Thankfully, SVE comes with a load instruction that would only fault on the ‘first active element’: as long as the first element you are loading is valid, then there is no fault.
With this in mind, a simple algorithm to compute the length of a C string is as follows:
- Load a register.
- Compare each byte in it to 0.
- If any comparison matches, then locate the match and return the corresponding length.
- If not, increment by the register size (given by svcntb()), and repeat.
Using intrinsics, the code looks as follows…
size_t sve_strlen(const char *s) { size_t len = 0; while (true) { svuint8_t input = svldff1_u8(svptrue_b8(), (const uint8_t *)s + len); svbool_t matches = svcmpeq_n_u8(svptrue_b8(), input, 0); if (svptest_any(svptrue_b8(), matches)) { return len + svlastb_u8(svbrka_z(matches, matches), svindex_u8(0, 1)); } len += svcntb(); } }
In assembly, the code looks as follows…
mainloop: ldff1b { z0.b }, p0/z, [x10, x8] add x8, x8, x9 cmpeq p1.b, p0/z, z0.b, #0 b.eq .mainloop
I do not discuss the details of my function, but it assumes implicitly that the underlying register size is no larger than 256 bytes which is guaranteed by the specification.
Benchmarking against your system’s strlen function is difficult methodologically.

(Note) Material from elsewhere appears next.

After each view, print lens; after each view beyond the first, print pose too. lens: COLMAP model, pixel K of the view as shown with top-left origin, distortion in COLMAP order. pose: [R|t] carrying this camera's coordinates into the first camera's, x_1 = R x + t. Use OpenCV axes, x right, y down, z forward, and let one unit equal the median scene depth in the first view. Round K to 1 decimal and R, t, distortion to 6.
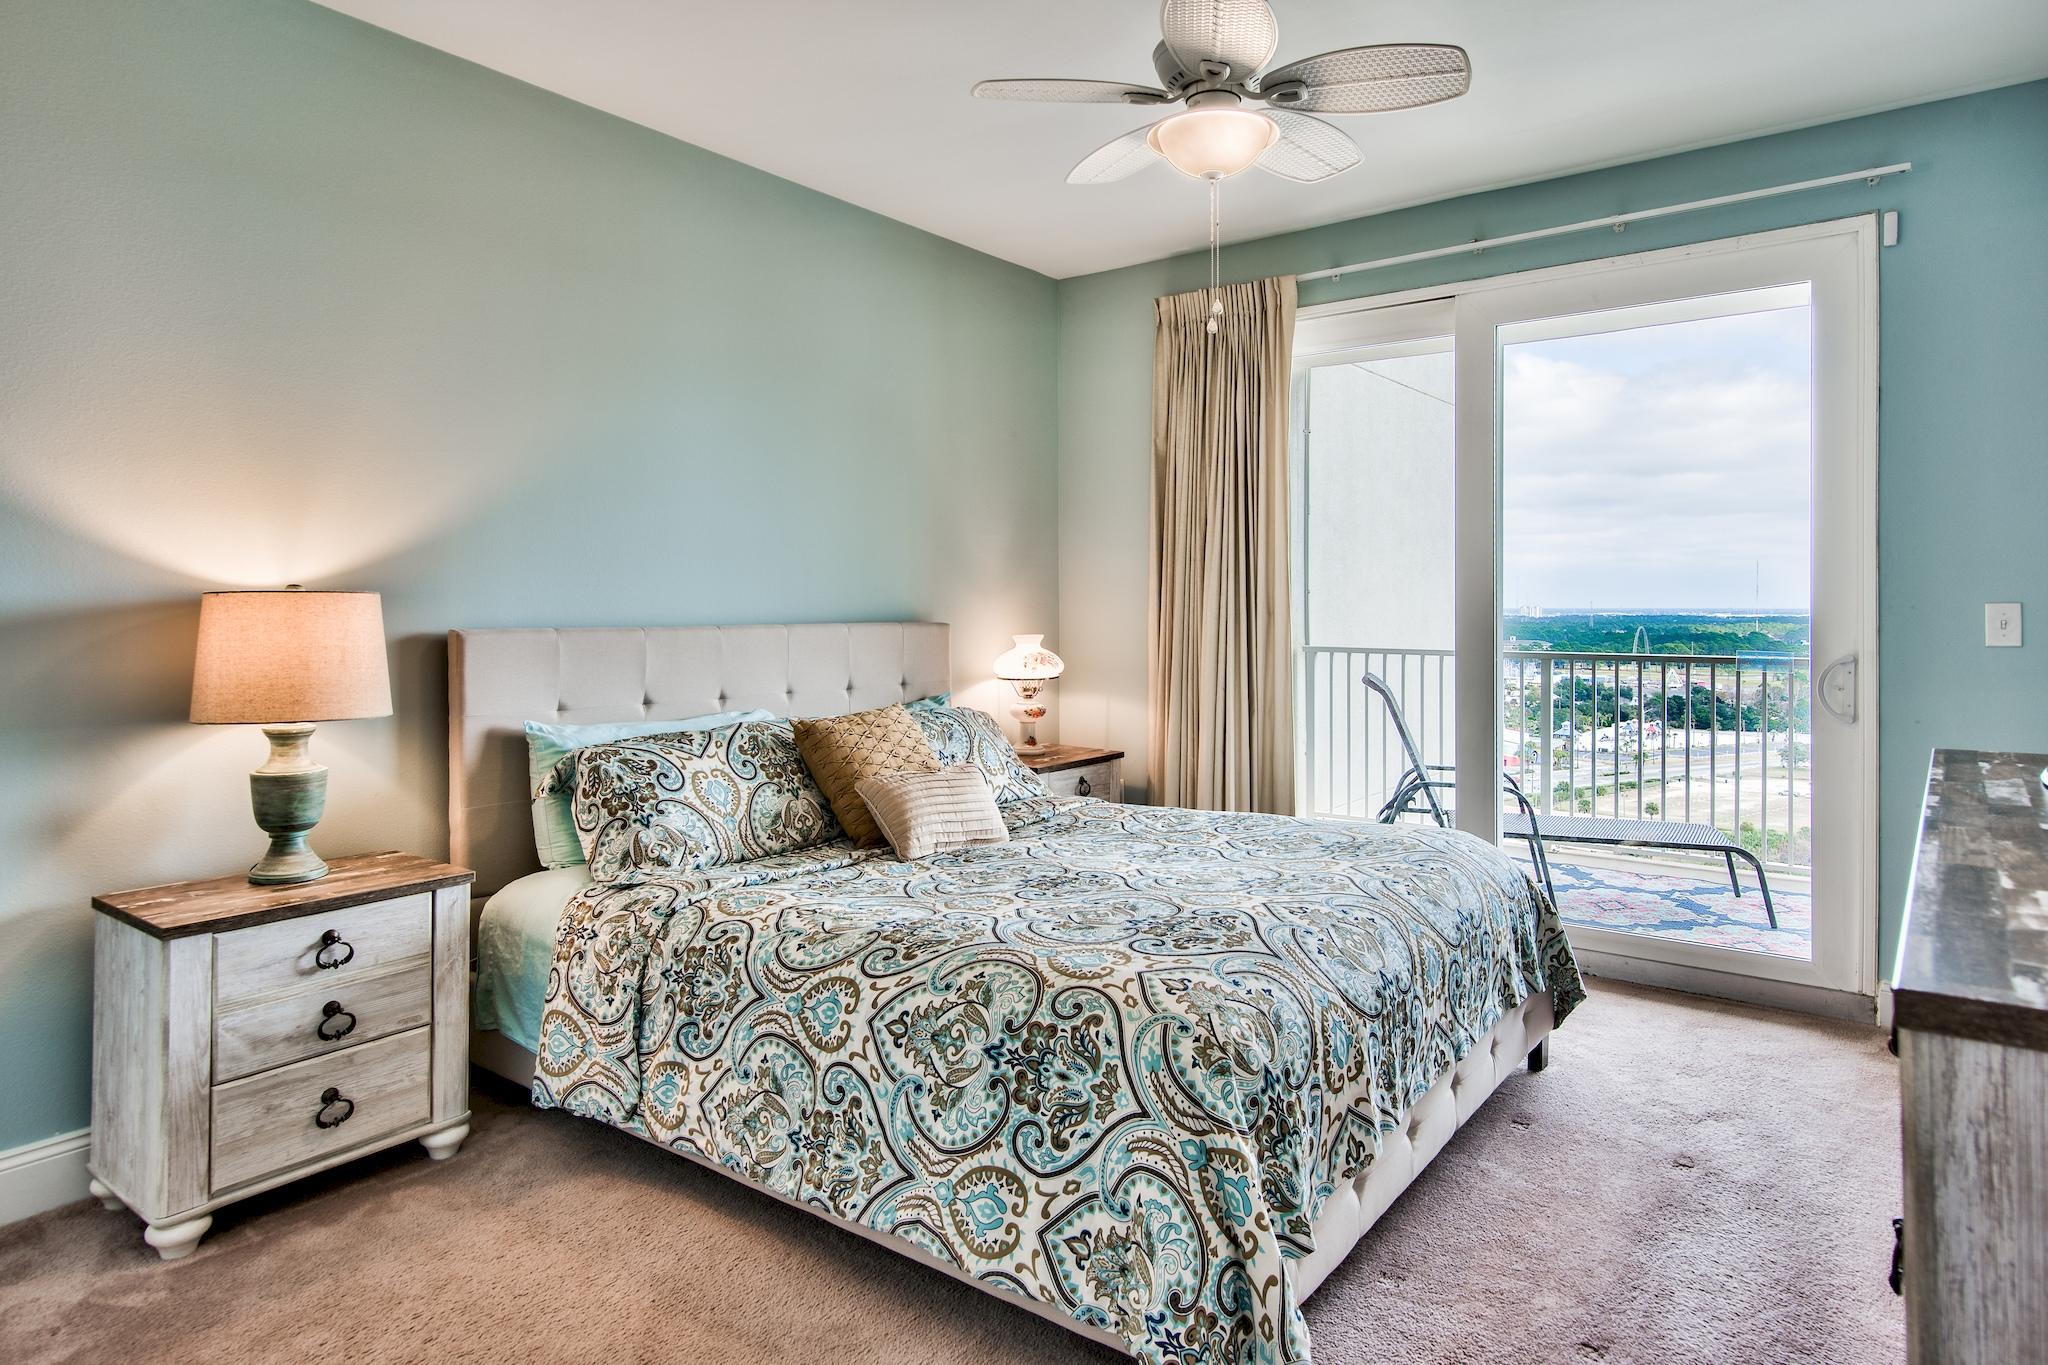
lens RADIAL K [[1204.3, 0, 1020.6], [0, 1204.3, 598.0], [0, 0, 1]] dist [0.018257, 0.003377]
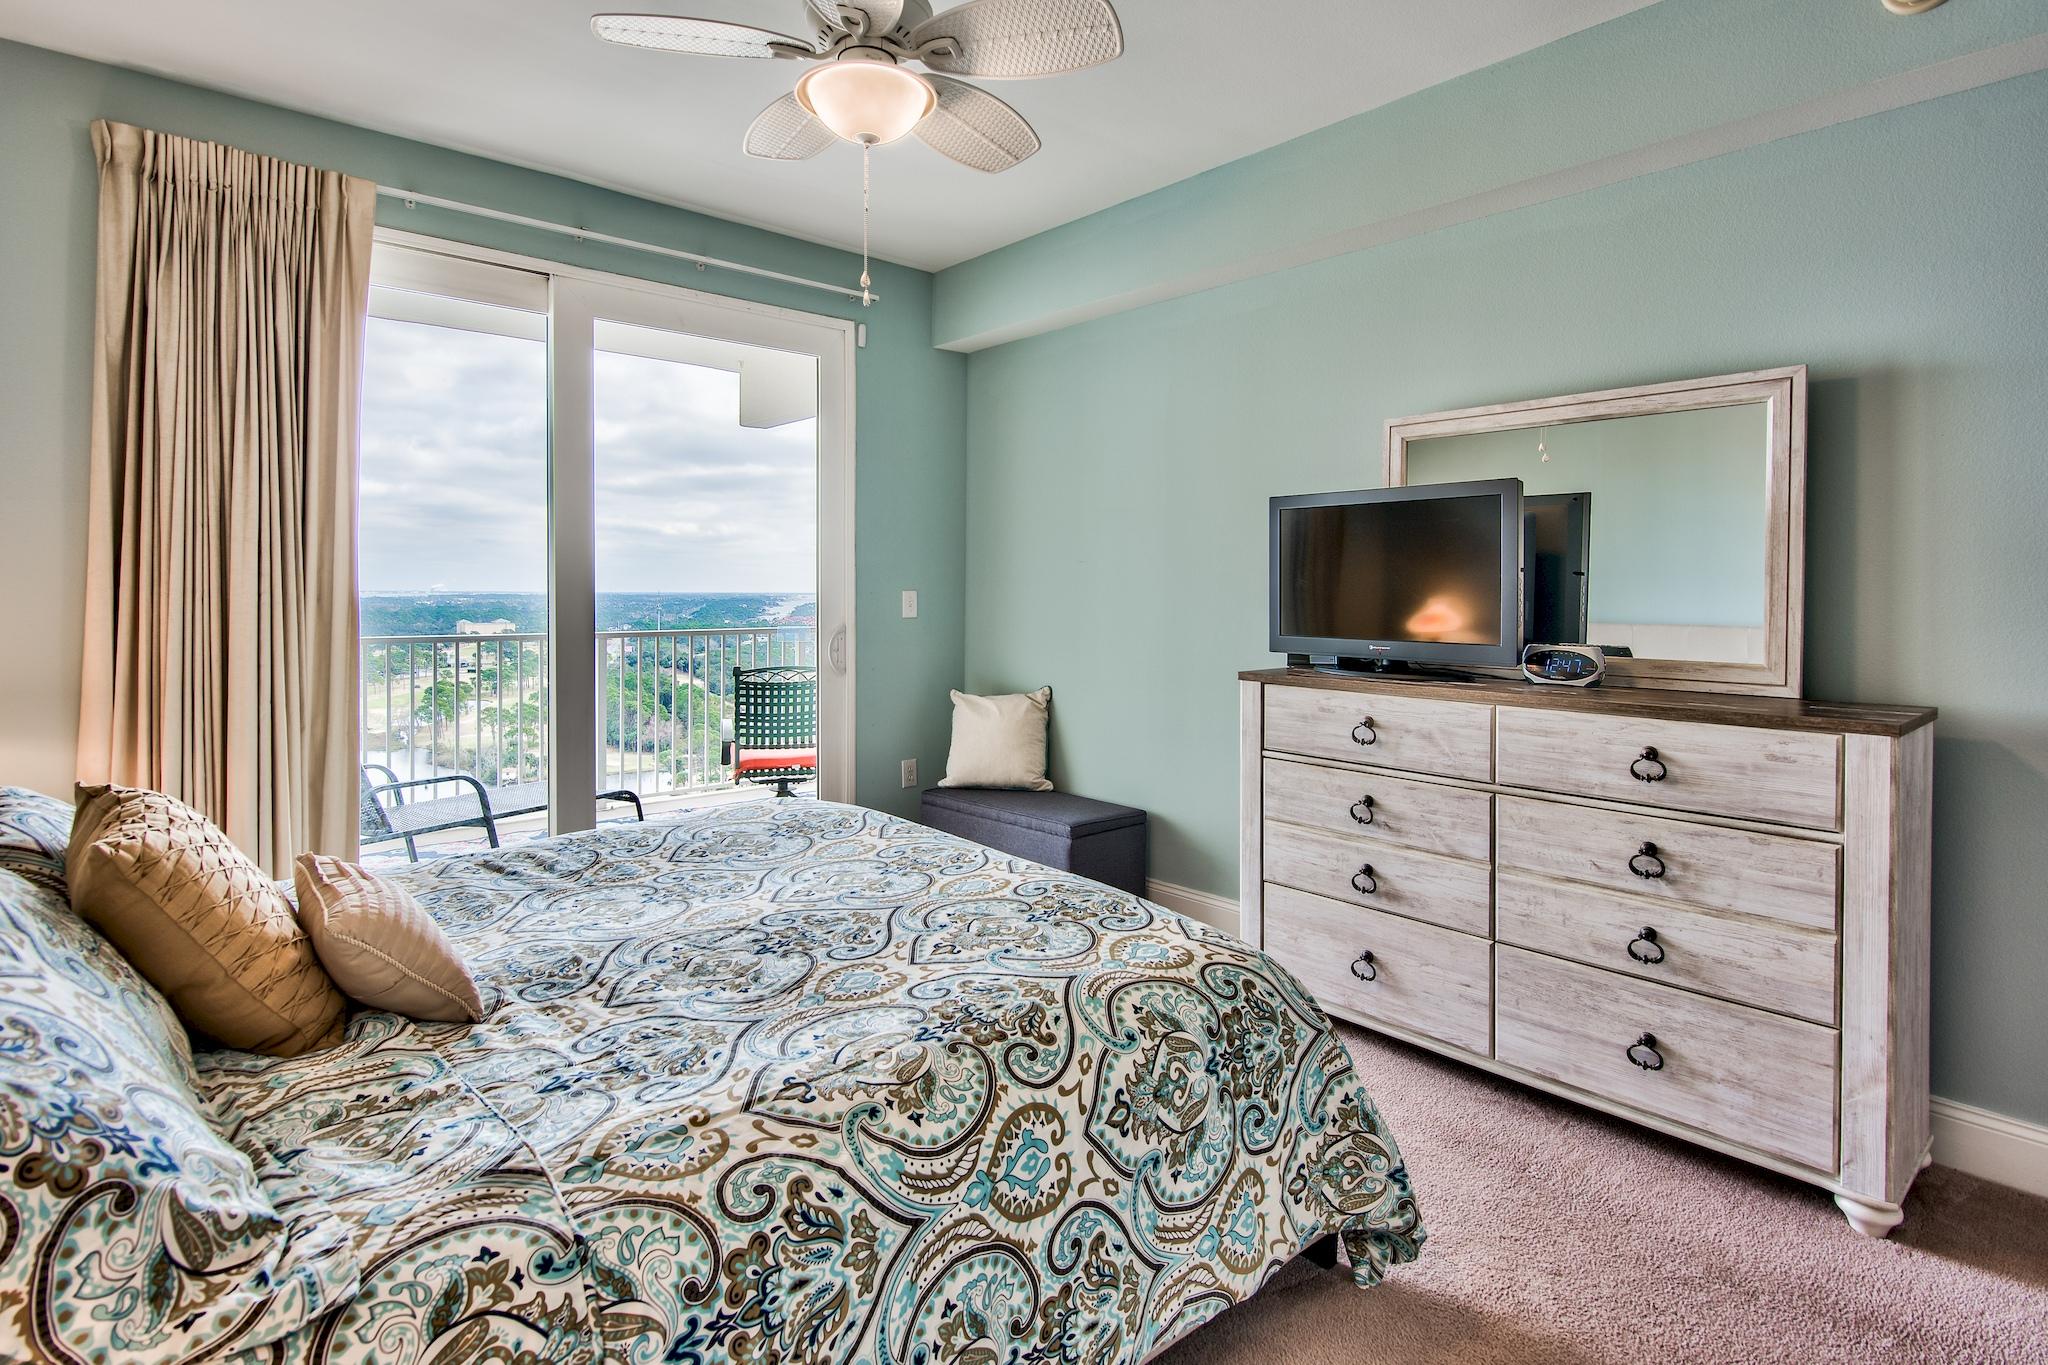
lens RADIAL K [[1037.1, 0, 1044.9], [0, 1037.1, 588.7], [0, 0, 1]] dist [-0.007719, 0.001237]
pose [[0.192933, 0.003089, 0.981207, -0.759124], [-0.010321, 0.999946, -0.001118, 0.002631], [-0.981158, -0.009911, 0.192954, 0.873648]]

Nevertheless, we can measure the number of instructions retired for sizeable strings as an indication of the relative speed. Using GCC 11 on a graviton 3 system (Amazon), I get the following metrics:
system’s strlen | 0.23 instructions per byte |
SVE | 0.15 instructions per byte |
Though I do not advocate adopting SVE as a replacement for strlen at this time, the potential is interesting, considering that I threw together my implementation in minutes.
Credit: Thanks to Denis Yaroshevskiy for inviting me to look at non-faulting loads.
Update: It turns out that strlen was one of the examples that ARM used in its slides presenting SVE. At a glance, their implementation looks like mine but with more sophistication.
Hello,
As per specification, SVE vector length can’t exceed 2048 bits/256 bytes so svcntb will never be larger than 256.
Beyond the slide deck you linked, Arm has published several routines here: https://github.com/ARM-software/optimized-routines/tree/master/string/aarch64
Thanks: it is great to find out that my missing check was unnecessary.
As an aside, how much gain is there in eliminating the edge cases?
When writing string-use-intense applications, I tended to allocate string buffers of a power-of-two size (256 bytes or less), from a string pool, and reallocate through a free-list. Did this for efficiency in allocation (measured). As a side-effect those page-aligned size-quantized buffers would fit your algorithm without edge cases. Has to be some gain there.
How far does this go – if you design a string-class to take full advantage through eliminating edge-cases?
When we allocate a string buffer, we could always zero-fill the buffer (there will always be a zero), or non-zero-fill the buffer (only zero belongs to the written data).
Most application-strings are short – less than 256 bytes, and mostly less than 80 bytes. How much gain in unrolling the loop?
Clearly for very long strings, the edge-case hardly matters. But most strings are short – near to the size of a vector-stride.